§ **What you are asked to do**
Every entry, start to finish, should be printed verbatim without pictures.

[Saved entries]

* * * * * * * * *

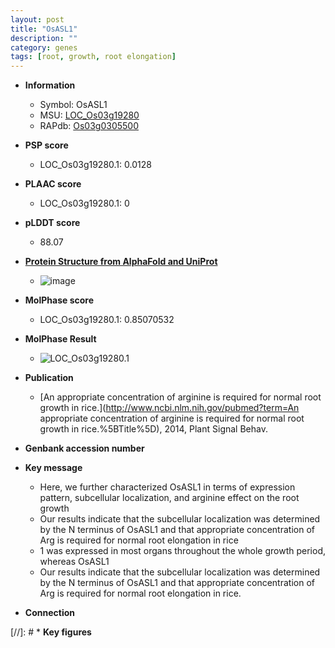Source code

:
```yaml
---
layout: post
title: "OsASL1"
description: ""
category: genes
tags: [root, growth, root elongation]
---
```


* **Information**  
    + Symbol: OsASL1  
    + MSU: [LOC_Os03g19280](http://rice.plantbiology.msu.edu/cgi-bin/ORF_infopage.cgi?orf=LOC_Os03g19280)  
    + RAPdb: [Os03g0305500](http://rapdb.dna.affrc.go.jp/viewer/gbrowse_details/irgsp1?name=Os03g0305500)  

* **PSP score**  
    + LOC_Os03g19280.1: 0.0128 

* **PLAAC score**  
    + LOC_Os03g19280.1: 0 

* **pLDDT score**
    + 88.07

* **[Protein Structure from AlphaFold and UniProt](https://www.uniprot.org/uniprotkb/Q10MK5/entry#structure)**
    + ![image](https://ricepsp.github.io/images/Q1/AF-Q10MK5-F1.png)

* **MolPhase score**
    + LOC_Os03g19280.1: 0.85070532

* **MolPhase Result**
    + ![LOC_Os03g19280.1](https://304243504.github.io/Pictures/LOC_Os03g/LOC_Os03g19280.1.png)

* **Publication**  
    + [An appropriate concentration of arginine is required for normal root growth in rice.](http://www.ncbi.nlm.nih.gov/pubmed?term=An appropriate concentration of arginine is required for normal root growth in rice.%5BTitle%5D), 2014, Plant Signal Behav.

* **Genbank accession number**  

* **Key message**  
    + Here, we further characterized OsASL1 in terms of expression pattern, subcellular localization, and arginine effect on the root growth
    + Our results indicate that the subcellular localization was determined by the N terminus of OsASL1 and that appropriate concentration of Arg is required for normal root elongation in rice
    + 1 was expressed in most organs throughout the whole growth period, whereas OsASL1
    + Our results indicate that the subcellular localization was determined by the N terminus of OsASL1 and that appropriate concentration of Arg is required for normal root elongation in rice.

* **Connection**  

[//]: # * **Key figures**  


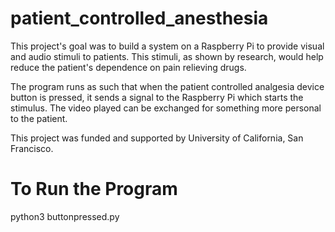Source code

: # patient_controlled_anesthesia

This project's goal was to build a system on a Raspberry Pi to provide visual and audio stimuli to patients. This stimuli, as shown by research, would help reduce the patient's dependence on pain relieving drugs. 

The program runs as such that when the patient controlled analgesia device button is pressed, it sends a signal to the Raspberry Pi which starts the stimulus. The video played can be exchanged for something more personal to the patient. 

This project was funded and supported by University of California, San Francisco. 

# To Run the Program

python3 buttonpressed.py
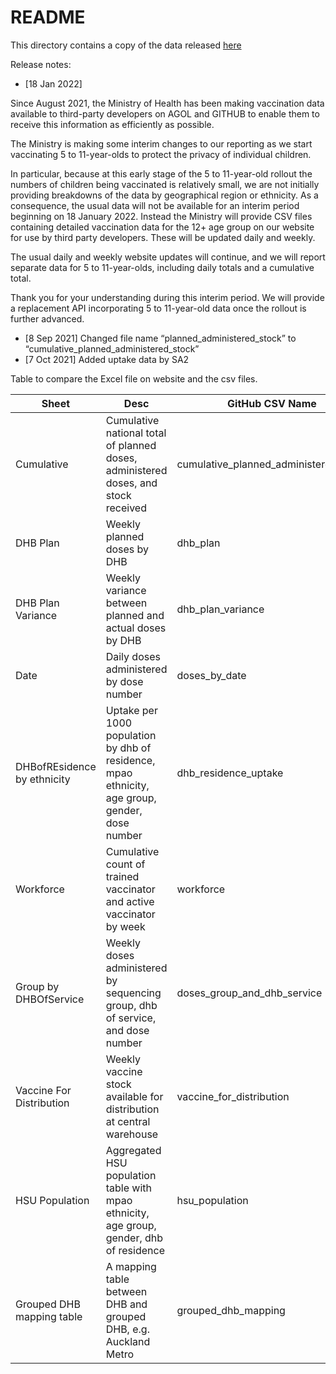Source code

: # README

This directory contains a copy of the data released [here](https://www.health.govt.nz/our-work/diseases-and-conditions/covid-19-novel-coronavirus/covid-19-data-and-statistics/covid-19-vaccine-data)


Release notes:

- [18 Jan 2022]

Since August 2021, the Ministry of Health has been making vaccination data available to third-party developers on AGOL and GITHUB to enable them to receive this information as efficiently as possible.

The Ministry is making some interim changes to our reporting as we start vaccinating 5 to 11-year-olds to protect the privacy of individual children.

In particular, because at this early stage of the 5 to 11-year-old rollout the numbers of children being vaccinated is relatively small, we are not initially providing breakdowns of the data by geographical region or ethnicity.
As a consequence, the usual data will not be available for an interim period beginning on 18 January 2022.
Instead the Ministry will provide CSV files containing detailed vaccination data for the 12+ age group on our website for use by third party developers. These will be updated daily and weekly.

The usual daily and weekly website updates will continue, and we will report separate data for 5 to 11-year-olds, including daily totals and a cumulative total.

Thank you for your understanding during this interim period. We will provide a replacement API incorporating 5 to 11-year-old data once the rollout is further advanced.

- [8 Sep 2021] Changed file name “planned_administered_stock” to “cumulative_planned_administered_stock”
- [7 Oct 2021] Added uptake data by SA2

Table to compare the Excel file on website and the csv files.

| Sheet                       | Desc                                                                                           | GitHub CSV Name                       |
| --------------------------- | ---------------------------------------------------------------------------------------------- | ------------------------------------- |
| Cumulative                  | Cumulative national total of planned doses, administered doses, and stock received             | cumulative_planned_administered_stock |
| DHB Plan                    | Weekly planned doses by DHB                                                                    | dhb_plan                              |
| DHB Plan Variance           | Weekly variance between planned and actual doses by DHB                                        | dhb_plan_variance                     |
| Date                        | Daily doses administered by dose number                                                        | doses_by_date                         |
| DHBofREsidence by ethnicity | Uptake per 1000 population by dhb of residence, mpao ethnicity, age group, gender, dose number | dhb_residence_uptake                  |
| Workforce                   | Cumulative count of trained vaccinator and active vaccinator by week                           | workforce                             |
| Group by DHBOfService       | Weekly doses administered by sequencing group, dhb of service, and dose number                 | doses_group_and_dhb_service           |
| Vaccine For Distribution    | Weekly vaccine stock available for distribution at central warehouse                           | vaccine_for_distribution              |
| HSU Population              | Aggregated HSU population table with mpao ethnicity, age group, gender, dhb of residence       | hsu_population                        |
| Grouped DHB mapping table   | A mapping table between DHB and grouped DHB, e.g. Auckland Metro                               | grouped_dhb_mapping                   |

* * * * * * * * *

§ **Response area**
Source code

:
```yaml
---
layout: post
title: "OsASL1"
description: ""
category: genes
tags: [root, growth, root elongation]
---
```


* **Information**  
    + Symbol: OsASL1  
    + MSU: [LOC_Os03g19280](http://rice.plantbiology.msu.edu/cgi-bin/ORF_infopage.cgi?orf=LOC_Os03g19280)  
    + RAPdb: [Os03g0305500](http://rapdb.dna.affrc.go.jp/viewer/gbrowse_details/irgsp1?name=Os03g0305500)  

* **PSP score**  
    + LOC_Os03g19280.1: 0.0128 

* **PLAAC score**  
    + LOC_Os03g19280.1: 0 

* **pLDDT score**
    + 88.07

* **[Protein Structure from AlphaFold and UniProt](https://www.uniprot.org/uniprotkb/Q10MK5/entry#structure)**
    + ![image](https://ricepsp.github.io/images/Q1/AF-Q10MK5-F1.png)

* **MolPhase score**
    + LOC_Os03g19280.1: 0.85070532

* **MolPhase Result**
    + ![LOC_Os03g19280.1](https://304243504.github.io/Pictures/LOC_Os03g/LOC_Os03g19280.1.png)

* **Publication**  
    + [An appropriate concentration of arginine is required for normal root growth in rice.](http://www.ncbi.nlm.nih.gov/pubmed?term=An appropriate concentration of arginine is required for normal root growth in rice.%5BTitle%5D), 2014, Plant Signal Behav.

* **Genbank accession number**  

* **Key message**  
    + Here, we further characterized OsASL1 in terms of expression pattern, subcellular localization, and arginine effect on the root growth
    + Our results indicate that the subcellular localization was determined by the N terminus of OsASL1 and that appropriate concentration of Arg is required for normal root elongation in rice
    + 1 was expressed in most organs throughout the whole growth period, whereas OsASL1
    + Our results indicate that the subcellular localization was determined by the N terminus of OsASL1 and that appropriate concentration of Arg is required for normal root elongation in rice.

* **Connection**  

[//]: # * **Key figures**  


Source code

: # patient_controlled_anesthesia

This project's goal was to build a system on a Raspberry Pi to provide visual and audio stimuli to patients. This stimuli, as shown by research, would help reduce the patient's dependence on pain relieving drugs. 

The program runs as such that when the patient controlled analgesia device button is pressed, it sends a signal to the Raspberry Pi which starts the stimulus. The video played can be exchanged for something more personal to the patient. 

This project was funded and supported by University of California, San Francisco. 

# To Run the Program

python3 buttonpressed.py
Source code

: # README

This directory contains a copy of the data released [here](https://www.health.govt.nz/our-work/diseases-and-conditions/covid-19-novel-coronavirus/covid-19-data-and-statistics/covid-19-vaccine-data)


Release notes:

- [18 Jan 2022]

Since August 2021, the Ministry of Health has been making vaccination data available to third-party developers on AGOL and GITHUB to enable them to receive this information as efficiently as possible.

The Ministry is making some interim changes to our reporting as we start vaccinating 5 to 11-year-olds to protect the privacy of individual children.

In particular, because at this early stage of the 5 to 11-year-old rollout the numbers of children being vaccinated is relatively small, we are not initially providing breakdowns of the data by geographical region or ethnicity.
As a consequence, the usual data will not be available for an interim period beginning on 18 January 2022.
Instead the Ministry will provide CSV files containing detailed vaccination data for the 12+ age group on our website for use by third party developers. These will be updated daily and weekly.

The usual daily and weekly website updates will continue, and we will report separate data for 5 to 11-year-olds, including daily totals and a cumulative total.

Thank you for your understanding during this interim period. We will provide a replacement API incorporating 5 to 11-year-old data once the rollout is further advanced.

- [8 Sep 2021] Changed file name “planned_administered_stock” to “cumulative_planned_administered_stock”
- [7 Oct 2021] Added uptake data by SA2

Table to compare the Excel file on website and the csv files.

| Sheet                       | Desc                                                                                           | GitHub CSV Name                       |
| --------------------------- | ---------------------------------------------------------------------------------------------- | ------------------------------------- |
| Cumulative                  | Cumulative national total of planned doses, administered doses, and stock received             | cumulative_planned_administered_stock |
| DHB Plan                    | Weekly planned doses by DHB                                                                    | dhb_plan                              |
| DHB Plan Variance           | Weekly variance between planned and actual doses by DHB                                        | dhb_plan_variance                     |
| Date                        | Daily doses administered by dose number                                                        | doses_by_date                         |
| DHBofREsidence by ethnicity | Uptake per 1000 population by dhb of residence, mpao ethnicity, age group, gender, dose number | dhb_residence_uptake                  |
| Workforce                   | Cumulative count of trained vaccinator and active vaccinator by week                           | workforce                             |
| Group by DHBOfService       | Weekly doses administered by sequencing group, dhb of service, and dose number                 | doses_group_and_dhb_service           |
| Vaccine For Distribution    | Weekly vaccine stock available for distribution at central warehouse                           | vaccine_for_distribution              |
| HSU Population              | Aggregated HSU population table with mpao ethnicity, age group, gender, dhb of residence       | hsu_population                        |
| Grouped DHB mapping table   | A mapping table between DHB and grouped DHB, e.g. Auckland Metro                               | grouped_dhb_mapping                   |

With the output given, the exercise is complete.